Dual inhibition of MEK and AXL targets tumor cell heterogeneity and prevents resistant outgrowth mediated by the epithelial-to-mesenchymal transition in NSCLC.

The epithelial-to-mesenchymal transition (EMT) is a dynamic epigenetic reprogramming event that occurs in a subset of tumor cells and is an initiating step towards invasion and distant metastasis. The process is reversible and gives plasticity to cancer cells to survive under variable conditions, with the acquisition of cancer stem cell-like characteristics and features such as drug resistance. Therefore, understanding survival dependencies of cells along the phenotypic spectrum of EMT will provide better strategies to target the spatial and temporal heterogeneity of tumors and prevent their ability to bypass single inhibitor treatment strategies. To address this, we integrated the data from a selective drug screen in epithelial and mesenchymal Kras/p53 (KP) mutant lung tumor cells with separate datasets including reverse phase protein array and an in vivo shRNA dropout screen. These orthogonal approaches identified AXL and MEK as potential mesenchymal and epithelial cell survival dependencies, respectively. To capture the dynamicity of EMT, incorporation of a dual fluorescence EMT sensor system into murine KP lung cancer models enabled real time analysis of the epigenetic state of tumor cells and assessment of the efficacy of single agent or combination treatment with AXL and MEK inhibitors. Both 2-D and 3-D culture systems and in vivo models revealed that this combination treatment strategy of MEK plus AXL inhibition synergistically killed lung cancer cells by specifically targeting each phenotypic subpopulation. In conclusion, these results indicate that co-targeting the specific vulnerabilities of EMT subpopulations can prevent EMT-mediated drug resistance, effectively controlling tumor cell growth and metastasis.

#####

AIM OF THE TASK:
Which data sources did the researchers integrate, according to the abstract on MEK and AXL inhibition in lung cancer? The rows below come from a separate source, not from the abstract.

[Collected data entries]
#####

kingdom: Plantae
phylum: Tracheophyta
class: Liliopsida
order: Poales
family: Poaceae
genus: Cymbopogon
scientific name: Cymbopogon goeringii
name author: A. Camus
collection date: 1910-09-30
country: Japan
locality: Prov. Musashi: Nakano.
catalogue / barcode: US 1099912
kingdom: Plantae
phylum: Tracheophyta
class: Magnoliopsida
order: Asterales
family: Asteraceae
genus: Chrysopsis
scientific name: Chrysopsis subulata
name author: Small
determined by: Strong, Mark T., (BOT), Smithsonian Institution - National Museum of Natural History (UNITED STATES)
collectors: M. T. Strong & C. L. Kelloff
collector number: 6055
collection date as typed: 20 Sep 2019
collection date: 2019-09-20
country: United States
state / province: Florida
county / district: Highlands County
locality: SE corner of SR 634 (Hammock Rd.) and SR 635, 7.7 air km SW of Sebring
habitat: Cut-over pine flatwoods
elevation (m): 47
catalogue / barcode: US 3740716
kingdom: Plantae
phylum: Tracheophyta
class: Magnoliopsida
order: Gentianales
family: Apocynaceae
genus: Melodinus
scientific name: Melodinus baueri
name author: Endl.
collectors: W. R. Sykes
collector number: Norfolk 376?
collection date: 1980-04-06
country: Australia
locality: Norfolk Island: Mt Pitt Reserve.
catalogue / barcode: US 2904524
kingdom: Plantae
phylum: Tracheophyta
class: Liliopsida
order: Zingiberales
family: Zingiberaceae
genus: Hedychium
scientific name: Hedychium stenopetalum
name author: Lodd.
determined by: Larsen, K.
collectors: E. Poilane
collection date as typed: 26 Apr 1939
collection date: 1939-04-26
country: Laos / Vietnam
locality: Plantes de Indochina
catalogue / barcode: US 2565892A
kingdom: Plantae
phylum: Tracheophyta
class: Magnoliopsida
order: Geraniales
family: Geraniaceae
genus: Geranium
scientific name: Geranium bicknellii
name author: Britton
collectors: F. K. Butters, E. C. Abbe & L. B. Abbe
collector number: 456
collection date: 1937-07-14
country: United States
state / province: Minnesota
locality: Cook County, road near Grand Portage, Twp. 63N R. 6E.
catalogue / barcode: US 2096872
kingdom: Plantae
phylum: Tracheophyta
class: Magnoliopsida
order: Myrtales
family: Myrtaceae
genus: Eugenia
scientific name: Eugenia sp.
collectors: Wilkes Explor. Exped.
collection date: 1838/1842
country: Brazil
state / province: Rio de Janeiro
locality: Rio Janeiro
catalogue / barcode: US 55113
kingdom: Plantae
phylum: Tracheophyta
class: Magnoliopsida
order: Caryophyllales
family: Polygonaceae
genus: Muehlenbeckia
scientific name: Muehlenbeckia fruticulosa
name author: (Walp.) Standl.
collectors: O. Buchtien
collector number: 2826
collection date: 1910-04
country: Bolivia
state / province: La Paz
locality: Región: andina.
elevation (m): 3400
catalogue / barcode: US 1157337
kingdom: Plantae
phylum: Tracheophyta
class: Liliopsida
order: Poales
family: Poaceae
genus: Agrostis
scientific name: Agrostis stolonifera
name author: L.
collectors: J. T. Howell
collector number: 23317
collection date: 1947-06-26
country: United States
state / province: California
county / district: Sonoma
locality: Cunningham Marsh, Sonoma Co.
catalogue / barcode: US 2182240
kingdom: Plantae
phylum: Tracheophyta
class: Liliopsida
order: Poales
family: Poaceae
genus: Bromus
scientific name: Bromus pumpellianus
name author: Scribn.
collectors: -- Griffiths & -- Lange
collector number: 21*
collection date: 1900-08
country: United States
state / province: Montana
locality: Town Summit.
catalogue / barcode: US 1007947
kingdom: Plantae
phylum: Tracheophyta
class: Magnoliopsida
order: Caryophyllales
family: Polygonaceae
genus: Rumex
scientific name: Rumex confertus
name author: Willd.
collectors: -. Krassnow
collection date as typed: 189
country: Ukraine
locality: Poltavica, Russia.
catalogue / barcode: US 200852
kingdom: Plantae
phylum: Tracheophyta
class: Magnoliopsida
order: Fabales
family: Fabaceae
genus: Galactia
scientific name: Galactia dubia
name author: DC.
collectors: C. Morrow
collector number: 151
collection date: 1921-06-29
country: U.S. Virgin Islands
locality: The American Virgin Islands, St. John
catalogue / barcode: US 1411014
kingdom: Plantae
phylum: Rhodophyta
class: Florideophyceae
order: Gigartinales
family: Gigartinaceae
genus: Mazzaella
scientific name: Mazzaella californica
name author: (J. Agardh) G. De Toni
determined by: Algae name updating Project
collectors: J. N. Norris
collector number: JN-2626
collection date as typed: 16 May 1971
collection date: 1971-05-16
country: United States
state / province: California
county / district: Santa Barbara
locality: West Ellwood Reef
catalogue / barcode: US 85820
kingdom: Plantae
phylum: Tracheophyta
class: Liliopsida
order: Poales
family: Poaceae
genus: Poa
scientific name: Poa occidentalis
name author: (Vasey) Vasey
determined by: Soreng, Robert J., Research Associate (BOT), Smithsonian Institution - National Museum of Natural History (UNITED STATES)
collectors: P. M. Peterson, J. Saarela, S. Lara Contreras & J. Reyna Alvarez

#####

RESPONSE BOX:
- A selective drug screen in epithelial and mesenchymal Kras/p53 (KP) mutant lung tumor cells
- Reverse phase protein array
- An in vivo shRNA dropout screen